🧮Pricing Algorithm

Data Ingestion

Currently, data is gathered only for Ethereum-hosted collections, but roadmap for onboarding other L1s and L2s is defined. Data is leveraged from a number of sources:

• NFT marketplaces such as OpenSea, LooksRare and X2Y2

• NFT aggregators such as Gem, Genie and Blur

• Decentralized NFT Applications such as SudoSwap and BendDAO

• Pricing Data for Bitcoin and Ethereum

• Financial Data such as DJIA and S&P500

Wash Trading

Several method are employed for Wash Trading Detection:

• Directed Graph Encoding of transaction data for wash trading pattern recognition

• Flagging system for Anomalous Price Change

Feature Engineering

While most existing solutions only include traits of an asset, MetaQuants takes into account:

• Macroeconomic Conditions - Proxy Variables:

  • S&P500

  • DJIA

  • Feature Engineering on S&P500 and DJIA in order to extract insights from the raw data

• Industry Conditions - Proxy Variables:

  • Bitcoin

  • Ethereum

  • Feature Engineering on Bitcoin and Ethereum in order to extract insights from the raw data

• NFT Collection Conditions:

  • Feature Engineering which is based on indicators of traditional financial markets, for example, price volatility

  • Feature Engineering which is based on domain-specific indicators, for example, floor price of the collection

• NFT-Specific Conditions:

  • Rarity Score

  • Computation of new features which account for past performance of individual assets, for example, average price of previous sales

After all metrics are generated, Forward Variable Selection method quantifies the predictive power of each indicator, excluding all redundant variables from the optimal model.

NFT Pricing Algorithm

• Model

A serious problem of NFT pricing solutions is that most fail to deal with the case of overpricing tokens.

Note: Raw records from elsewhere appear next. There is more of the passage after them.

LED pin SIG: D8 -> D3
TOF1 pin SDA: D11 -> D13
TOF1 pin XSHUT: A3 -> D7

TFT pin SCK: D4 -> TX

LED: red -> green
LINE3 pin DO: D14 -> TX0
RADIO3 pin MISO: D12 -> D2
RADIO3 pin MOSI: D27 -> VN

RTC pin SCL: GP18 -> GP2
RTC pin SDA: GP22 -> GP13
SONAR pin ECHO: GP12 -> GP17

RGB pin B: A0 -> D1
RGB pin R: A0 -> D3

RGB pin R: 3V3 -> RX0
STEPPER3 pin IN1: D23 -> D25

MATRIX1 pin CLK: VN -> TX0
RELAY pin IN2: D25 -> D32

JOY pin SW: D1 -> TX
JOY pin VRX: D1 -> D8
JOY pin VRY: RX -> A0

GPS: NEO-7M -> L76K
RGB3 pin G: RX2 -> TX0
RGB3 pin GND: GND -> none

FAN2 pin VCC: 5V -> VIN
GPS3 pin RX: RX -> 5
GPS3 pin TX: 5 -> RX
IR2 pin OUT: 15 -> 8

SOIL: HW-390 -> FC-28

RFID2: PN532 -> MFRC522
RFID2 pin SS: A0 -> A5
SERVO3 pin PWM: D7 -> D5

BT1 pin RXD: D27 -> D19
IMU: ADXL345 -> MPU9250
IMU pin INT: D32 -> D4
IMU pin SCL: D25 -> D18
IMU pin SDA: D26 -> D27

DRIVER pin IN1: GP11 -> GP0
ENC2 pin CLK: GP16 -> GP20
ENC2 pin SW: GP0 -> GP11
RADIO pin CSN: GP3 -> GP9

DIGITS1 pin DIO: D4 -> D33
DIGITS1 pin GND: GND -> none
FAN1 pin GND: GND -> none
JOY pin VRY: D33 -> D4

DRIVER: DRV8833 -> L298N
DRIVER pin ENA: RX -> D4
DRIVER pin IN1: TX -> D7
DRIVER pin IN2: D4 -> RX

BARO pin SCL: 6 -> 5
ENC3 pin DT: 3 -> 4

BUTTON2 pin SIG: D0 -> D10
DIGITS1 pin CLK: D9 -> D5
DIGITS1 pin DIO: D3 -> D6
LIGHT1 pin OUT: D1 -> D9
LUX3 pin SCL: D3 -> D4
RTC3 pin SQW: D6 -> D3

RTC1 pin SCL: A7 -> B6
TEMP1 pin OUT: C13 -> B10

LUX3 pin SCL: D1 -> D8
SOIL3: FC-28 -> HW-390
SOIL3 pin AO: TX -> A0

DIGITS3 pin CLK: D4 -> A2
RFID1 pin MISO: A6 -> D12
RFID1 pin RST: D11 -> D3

This is especially costly for lending services - issuance of a mispriced loan disincentivizes its repayment, leaving a protocol with unrealized losses. MetaQuants employs a model with a specifically defined loss function for penalizing overpredictions more than underpredictions

• Interpretability

Evaluation metrics are indicators of a model’s ability to predict unseen data. A single figure, however, brings clarity neither to the algorithm’s feature selection nor its computational approach. As already stated, existing evaluation services function as a black box that undermines them, regardless of their performance. MetaQuants enumerates the factors for determining a token’s value and specifies the impact of each variable in terms of ETH.

• Confidence Intervals

There is a wide variety of buyer profiles within the NFT ecosystem - from firm believers in the technology to the so-called ”degens”. Apart from a point estimate, MetaQuants provides a value range based on the model’s residuals, so each user can accommodate their risk appetite. Risk-averse market participants and lending protocols can choose the lower bound of the interval to protect themselves against overpricing. Oppositely, bullish traders may select the upper bound for a possible opportunity. The range is dynamically adjusted and accounts for rarity, so different assets have different interval widths. Further, α, can be chosen for a (1 − α) confidence interval. Lower α corresponds to a wider price scope, but also an additional level of insurance.